INPUT DATA »

⁂

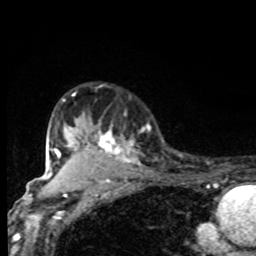
Breast MRI, one axial slice. Slice 63 of 80 in the series (ordered by position). Cropped to one breast. Dynamic contrast-enhanced series, time point 2 of 8 at this slice position (early post-contrast). 1.5 T. TE 4.2 ms, TR 7 ms. 256 × 256 image matrix. Female patient.
Structures marked on this image (semi-automatic segmentation, software-assisted and operator-edited):
- enhancing-tissue mask used for the functional tumour volume (all voxels passing the contrast-enhancement thresholds inside the analysis volume; usually the tumour): bounding box <61,94,136,170> (left, top, right, bottom; pixels)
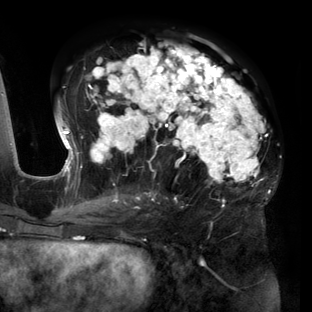
Breast MRI (dynamic contrast-enhanced), one axial slice. Cropped to one breast. Dynamic contrast-enhanced series, time point 2 of 6 at this slice position (early post-contrast). 3 T. TE 2.7 ms, TR 6.5 ms. 1.2 mm slice thickness. 312 × 312 image matrix. Female patient.
Outlined on this slice (semi-automatically segmented with operator editing):
- enhancing-tissue mask used for the functional tumour volume (all voxels passing the contrast-enhancement thresholds inside the analysis volume; usually the tumour): bounding box [x1, y1, x2, y2] px = [56, 44, 271, 219]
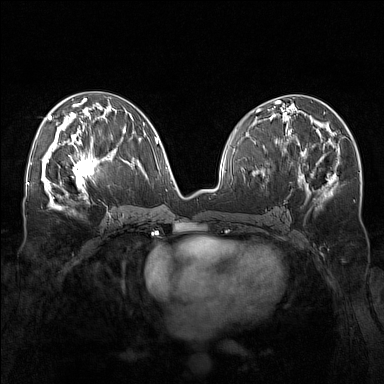
Breast MRI (dynamic contrast-enhanced), one axial slice; position 79 of 160 along the scan axis; dynamic contrast-enhanced series, time point 2 of 7 at this slice position (early post-contrast); 1.5 T; TE 1.8 ms, TR 5 ms; 1 mm slice thickness; 384 × 384 image matrix, field of view 340 × 340 mm. Female patient.
Annotated regions visible in this slice (semi-automatically segmented with operator editing):
- enhancing-tissue mask used for the functional tumour volume (all voxels passing the contrast-enhancement thresholds inside the analysis volume; usually the tumour): bounding box [x1, y1, x2, y2] px = [58, 143, 107, 195]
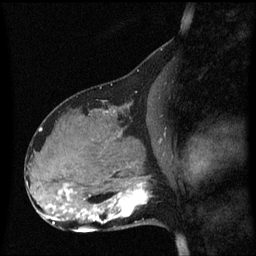
Breast MRI (dynamic contrast-enhanced), one sagittal slice; dynamic contrast-enhanced series, image 2 of 3 at this slice position (ordered by acquisition); 1.5 T; TE 4.2 ms, TR 8.4 ms; 2.1 mm slice thickness; 256 × 256 image matrix, field of view 210 × 210 mm. Patient: female, 31 years. Case-level facts recorded for this patient, not image findings: setting: breast cancer imaged before/during neoadjuvant chemotherapy; receptor status: HR-positive, HER2-negative.
Structures marked on this image (semi-automatically segmented with operator editing):
- analysis volume of interest (the breast-tissue region the enhancement analysis was run in; not a lesion): box from (x=98, y=175) to (x=155, y=228) px
- tumour enhancement mask (voxels above the 70 % enhancement threshold inside the analysis volume of interest): (x=98, y=183)–(x=149, y=225)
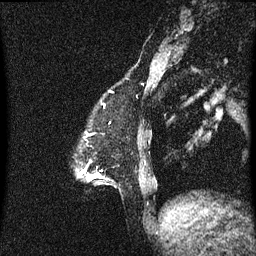
Breast MRI (dynamic contrast-enhanced), one sagittal slice; position 11 of 60 along the scan axis; dynamic contrast-enhanced series, image 2 of 3 at this slice position (ordered by acquisition); 1.5 T; TE 4.2 ms, TR 8.4 ms; 2 mm slice thickness; 256 × 256 image matrix, field of view 200 × 200 mm. Patient: female, 47 years.
Annotated regions visible in this slice (semi-automatic segmentation, software-assisted and operator-edited):
- analysis volume of interest (the breast-tissue region the enhancement analysis was run in; not a lesion): bounding box [x1, y1, x2, y2] px = [81, 170, 103, 181]
- tumour enhancement mask (voxels above the 70 % enhancement threshold inside the analysis volume of interest): [81, 170, 91, 179]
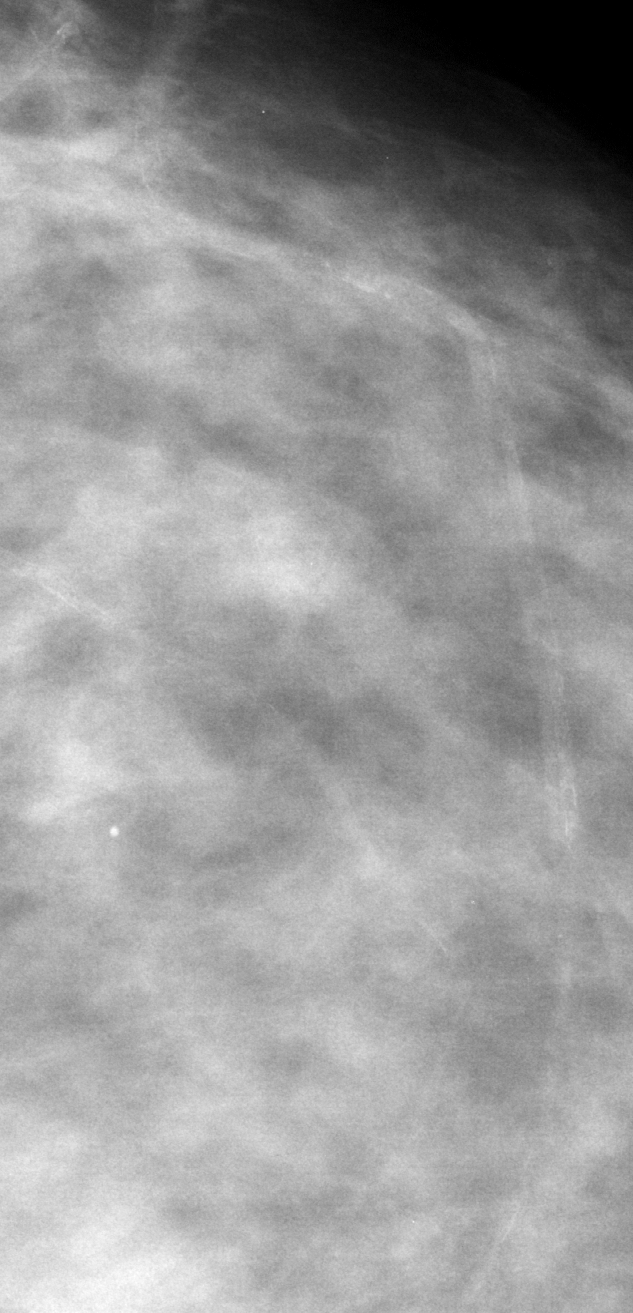
Cropped region of a digitized screen-film mammogram centred on a radiologist-marked abnormality; left breast; CC view; BI-RADS breast density category 2 (scale 1–4).
Marked abnormality: calcifications, morphology vascular; BI-RADS assessment category 2; subtlety rating 4 on a 1 (subtle) to 5 (obvious) scale; benign; no additional work-up was recommended (benign without callback).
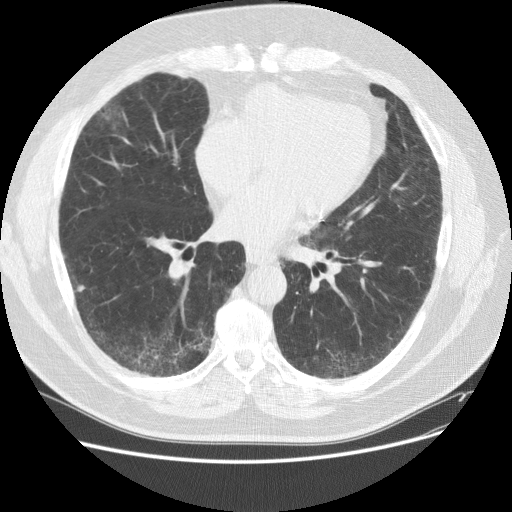
Axial slice from a low-dose chest CT screening exam. Baseline screening round. Lung window (W 1500 / L -600 HU). 2.5 mm slice thickness. Standard (soft-tissue) reconstruction kernel (STANDARD). 120 kVp. Slice 78 of 151 in the series. 512 × 512 image matrix. Male, age 59 years at enrolment. Current smoker at enrolment.
Lesion marked by an expert reader, bounding box [x1, y1, x2, y2] px = [84, 90, 131, 141]. The screening reader recorded 2 non-calcified nodules or masses ≥4 mm on this exam (right middle lobe, right lower lobe); which of them this box marks is not recorded.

⁂

TASK DETAILS »
With no other words, state how many lines above hold the word "edited".

THE ANSWER »
2